Each line from the start of the data below through the one containing "right elbow: (68, 111)" must be reproduced exactly.
(RECORDS SUPPLIED Opens)
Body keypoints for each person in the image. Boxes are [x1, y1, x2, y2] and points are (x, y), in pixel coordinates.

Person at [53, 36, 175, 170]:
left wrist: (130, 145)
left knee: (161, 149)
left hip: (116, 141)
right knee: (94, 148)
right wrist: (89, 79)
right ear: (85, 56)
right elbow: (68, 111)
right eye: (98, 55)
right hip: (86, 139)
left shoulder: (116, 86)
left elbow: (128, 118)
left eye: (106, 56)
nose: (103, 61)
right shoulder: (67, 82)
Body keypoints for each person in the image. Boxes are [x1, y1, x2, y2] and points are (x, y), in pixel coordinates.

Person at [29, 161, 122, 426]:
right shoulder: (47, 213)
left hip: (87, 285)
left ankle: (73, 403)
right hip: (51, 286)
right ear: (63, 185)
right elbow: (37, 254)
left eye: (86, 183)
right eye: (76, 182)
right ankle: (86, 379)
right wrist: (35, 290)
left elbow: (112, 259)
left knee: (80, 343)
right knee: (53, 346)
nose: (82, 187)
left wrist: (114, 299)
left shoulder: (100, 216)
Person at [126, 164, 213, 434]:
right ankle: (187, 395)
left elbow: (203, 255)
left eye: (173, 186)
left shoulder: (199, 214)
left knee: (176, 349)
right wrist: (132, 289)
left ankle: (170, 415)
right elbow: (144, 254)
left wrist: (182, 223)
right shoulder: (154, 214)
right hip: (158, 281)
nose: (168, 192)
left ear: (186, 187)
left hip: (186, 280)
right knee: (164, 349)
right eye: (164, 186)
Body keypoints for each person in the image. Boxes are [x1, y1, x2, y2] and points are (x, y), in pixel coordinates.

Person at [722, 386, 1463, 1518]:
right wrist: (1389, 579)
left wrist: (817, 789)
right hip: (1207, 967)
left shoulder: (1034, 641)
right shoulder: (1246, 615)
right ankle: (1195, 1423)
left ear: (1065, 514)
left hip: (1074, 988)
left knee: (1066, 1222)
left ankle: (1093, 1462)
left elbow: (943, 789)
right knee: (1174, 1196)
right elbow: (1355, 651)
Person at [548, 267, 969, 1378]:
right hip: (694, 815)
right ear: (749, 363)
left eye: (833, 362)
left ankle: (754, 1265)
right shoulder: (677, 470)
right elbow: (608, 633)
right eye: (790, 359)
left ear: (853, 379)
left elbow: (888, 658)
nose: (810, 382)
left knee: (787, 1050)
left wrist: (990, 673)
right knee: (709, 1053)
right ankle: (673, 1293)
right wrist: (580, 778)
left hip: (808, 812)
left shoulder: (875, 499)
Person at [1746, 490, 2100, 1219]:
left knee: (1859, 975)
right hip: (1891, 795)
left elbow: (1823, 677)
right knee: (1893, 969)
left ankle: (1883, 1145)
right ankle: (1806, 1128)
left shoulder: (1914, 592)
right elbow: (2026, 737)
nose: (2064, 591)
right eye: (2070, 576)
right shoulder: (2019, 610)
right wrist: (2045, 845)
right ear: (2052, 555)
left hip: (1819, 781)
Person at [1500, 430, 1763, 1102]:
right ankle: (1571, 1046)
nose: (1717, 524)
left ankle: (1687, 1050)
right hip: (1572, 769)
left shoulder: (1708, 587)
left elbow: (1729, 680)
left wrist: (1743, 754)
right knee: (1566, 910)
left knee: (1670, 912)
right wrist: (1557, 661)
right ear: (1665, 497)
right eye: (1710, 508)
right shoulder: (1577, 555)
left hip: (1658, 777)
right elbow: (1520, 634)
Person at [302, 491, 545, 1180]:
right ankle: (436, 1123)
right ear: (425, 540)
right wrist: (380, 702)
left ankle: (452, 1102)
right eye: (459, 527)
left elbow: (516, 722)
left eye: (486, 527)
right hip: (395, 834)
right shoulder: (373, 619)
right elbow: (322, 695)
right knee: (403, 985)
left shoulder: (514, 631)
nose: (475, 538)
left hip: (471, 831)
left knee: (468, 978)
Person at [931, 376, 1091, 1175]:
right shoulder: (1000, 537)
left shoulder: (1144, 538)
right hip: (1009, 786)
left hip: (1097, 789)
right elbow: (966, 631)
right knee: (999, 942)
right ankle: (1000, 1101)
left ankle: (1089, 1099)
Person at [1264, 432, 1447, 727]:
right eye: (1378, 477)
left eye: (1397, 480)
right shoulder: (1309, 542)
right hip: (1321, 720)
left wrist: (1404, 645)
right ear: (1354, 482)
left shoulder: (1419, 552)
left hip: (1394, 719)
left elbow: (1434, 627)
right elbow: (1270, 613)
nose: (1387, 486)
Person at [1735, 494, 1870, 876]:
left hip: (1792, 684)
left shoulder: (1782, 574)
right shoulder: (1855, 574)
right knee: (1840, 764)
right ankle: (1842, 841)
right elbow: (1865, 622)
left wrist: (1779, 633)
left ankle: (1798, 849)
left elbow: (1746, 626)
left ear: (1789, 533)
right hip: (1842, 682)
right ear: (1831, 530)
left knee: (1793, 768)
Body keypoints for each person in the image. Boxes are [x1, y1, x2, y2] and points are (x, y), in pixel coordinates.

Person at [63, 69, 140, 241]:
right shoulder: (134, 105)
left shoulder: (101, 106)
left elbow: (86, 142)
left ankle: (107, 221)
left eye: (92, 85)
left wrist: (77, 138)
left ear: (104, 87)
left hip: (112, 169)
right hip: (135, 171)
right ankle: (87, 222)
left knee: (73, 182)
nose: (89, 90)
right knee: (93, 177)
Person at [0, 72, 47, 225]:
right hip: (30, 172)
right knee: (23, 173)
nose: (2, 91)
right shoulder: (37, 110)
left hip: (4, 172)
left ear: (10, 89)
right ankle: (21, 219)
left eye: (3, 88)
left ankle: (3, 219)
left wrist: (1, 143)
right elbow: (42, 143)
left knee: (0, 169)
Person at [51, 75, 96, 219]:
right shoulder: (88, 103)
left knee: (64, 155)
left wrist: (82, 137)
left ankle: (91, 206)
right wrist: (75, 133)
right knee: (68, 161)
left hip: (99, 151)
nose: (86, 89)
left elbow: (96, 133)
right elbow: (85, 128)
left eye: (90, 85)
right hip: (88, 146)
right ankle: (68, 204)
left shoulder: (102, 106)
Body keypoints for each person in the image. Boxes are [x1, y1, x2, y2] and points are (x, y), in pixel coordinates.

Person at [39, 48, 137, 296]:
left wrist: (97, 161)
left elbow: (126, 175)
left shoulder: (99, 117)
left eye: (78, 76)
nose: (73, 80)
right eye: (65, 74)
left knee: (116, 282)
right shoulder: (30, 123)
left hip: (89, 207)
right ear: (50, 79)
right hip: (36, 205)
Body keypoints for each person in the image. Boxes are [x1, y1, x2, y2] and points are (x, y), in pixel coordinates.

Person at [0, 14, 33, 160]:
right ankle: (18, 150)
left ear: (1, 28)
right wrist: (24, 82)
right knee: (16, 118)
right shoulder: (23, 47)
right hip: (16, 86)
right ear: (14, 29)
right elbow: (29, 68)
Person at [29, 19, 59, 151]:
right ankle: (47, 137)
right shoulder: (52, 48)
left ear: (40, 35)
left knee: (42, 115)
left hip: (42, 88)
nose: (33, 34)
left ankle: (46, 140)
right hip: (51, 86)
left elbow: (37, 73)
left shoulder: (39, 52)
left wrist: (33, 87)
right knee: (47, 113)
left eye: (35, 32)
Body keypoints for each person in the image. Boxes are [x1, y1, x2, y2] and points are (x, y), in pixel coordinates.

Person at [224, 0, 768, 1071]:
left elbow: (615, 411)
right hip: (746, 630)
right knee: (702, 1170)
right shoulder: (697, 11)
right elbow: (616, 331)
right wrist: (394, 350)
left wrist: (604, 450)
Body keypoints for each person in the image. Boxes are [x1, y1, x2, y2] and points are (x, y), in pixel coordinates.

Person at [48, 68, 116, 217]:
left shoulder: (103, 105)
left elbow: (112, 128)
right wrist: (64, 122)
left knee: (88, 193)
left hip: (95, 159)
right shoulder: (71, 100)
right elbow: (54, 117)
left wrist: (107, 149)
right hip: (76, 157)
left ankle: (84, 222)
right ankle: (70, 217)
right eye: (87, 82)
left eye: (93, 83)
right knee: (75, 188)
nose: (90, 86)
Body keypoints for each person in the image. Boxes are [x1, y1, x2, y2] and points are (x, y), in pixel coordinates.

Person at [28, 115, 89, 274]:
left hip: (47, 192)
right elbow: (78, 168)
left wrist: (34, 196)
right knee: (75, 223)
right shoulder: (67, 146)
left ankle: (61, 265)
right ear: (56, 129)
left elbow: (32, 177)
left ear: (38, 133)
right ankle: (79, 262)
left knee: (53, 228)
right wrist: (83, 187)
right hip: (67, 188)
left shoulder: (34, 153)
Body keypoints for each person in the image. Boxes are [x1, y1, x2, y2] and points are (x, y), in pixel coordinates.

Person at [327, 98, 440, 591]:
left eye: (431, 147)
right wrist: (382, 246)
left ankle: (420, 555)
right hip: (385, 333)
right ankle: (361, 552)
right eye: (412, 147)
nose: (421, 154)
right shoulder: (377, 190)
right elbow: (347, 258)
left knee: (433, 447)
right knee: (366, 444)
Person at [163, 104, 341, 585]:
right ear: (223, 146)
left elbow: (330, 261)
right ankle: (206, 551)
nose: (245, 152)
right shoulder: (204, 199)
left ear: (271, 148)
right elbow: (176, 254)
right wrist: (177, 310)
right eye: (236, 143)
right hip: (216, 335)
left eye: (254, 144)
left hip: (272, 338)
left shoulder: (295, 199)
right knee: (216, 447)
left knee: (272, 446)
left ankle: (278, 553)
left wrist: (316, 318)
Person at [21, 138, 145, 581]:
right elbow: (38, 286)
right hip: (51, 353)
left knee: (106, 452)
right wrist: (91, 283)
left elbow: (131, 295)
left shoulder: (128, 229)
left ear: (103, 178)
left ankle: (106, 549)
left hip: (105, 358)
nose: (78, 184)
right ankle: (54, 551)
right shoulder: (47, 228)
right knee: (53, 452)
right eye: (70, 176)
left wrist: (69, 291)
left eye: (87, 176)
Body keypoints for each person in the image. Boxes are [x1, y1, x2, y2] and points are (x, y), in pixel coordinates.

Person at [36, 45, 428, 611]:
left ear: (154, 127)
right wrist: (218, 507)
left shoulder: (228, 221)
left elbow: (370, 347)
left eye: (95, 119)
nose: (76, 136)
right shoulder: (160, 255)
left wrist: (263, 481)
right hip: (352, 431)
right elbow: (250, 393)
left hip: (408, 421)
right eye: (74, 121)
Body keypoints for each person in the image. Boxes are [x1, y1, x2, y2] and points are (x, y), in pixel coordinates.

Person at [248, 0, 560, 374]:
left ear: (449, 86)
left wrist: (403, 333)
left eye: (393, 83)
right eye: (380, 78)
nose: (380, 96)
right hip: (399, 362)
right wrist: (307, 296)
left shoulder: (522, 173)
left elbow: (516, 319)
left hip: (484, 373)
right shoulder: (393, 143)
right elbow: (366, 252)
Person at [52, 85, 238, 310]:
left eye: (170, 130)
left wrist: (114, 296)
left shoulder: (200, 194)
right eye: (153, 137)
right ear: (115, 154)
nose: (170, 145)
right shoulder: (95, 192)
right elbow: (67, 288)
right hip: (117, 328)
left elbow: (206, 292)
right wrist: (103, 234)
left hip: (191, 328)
(RECORDS SUPPLIED Closes)
ANSWER SECTION:
Body keypoints for each person in the image. Boxes are [x1, y1, x2, y2] and points are (x, y), in pixel coordinates.

Person at [53, 36, 175, 170]:
left wrist: (130, 145)
left knee: (161, 149)
left hip: (116, 141)
right knee: (94, 148)
right wrist: (89, 79)
right ear: (85, 56)
right elbow: (68, 111)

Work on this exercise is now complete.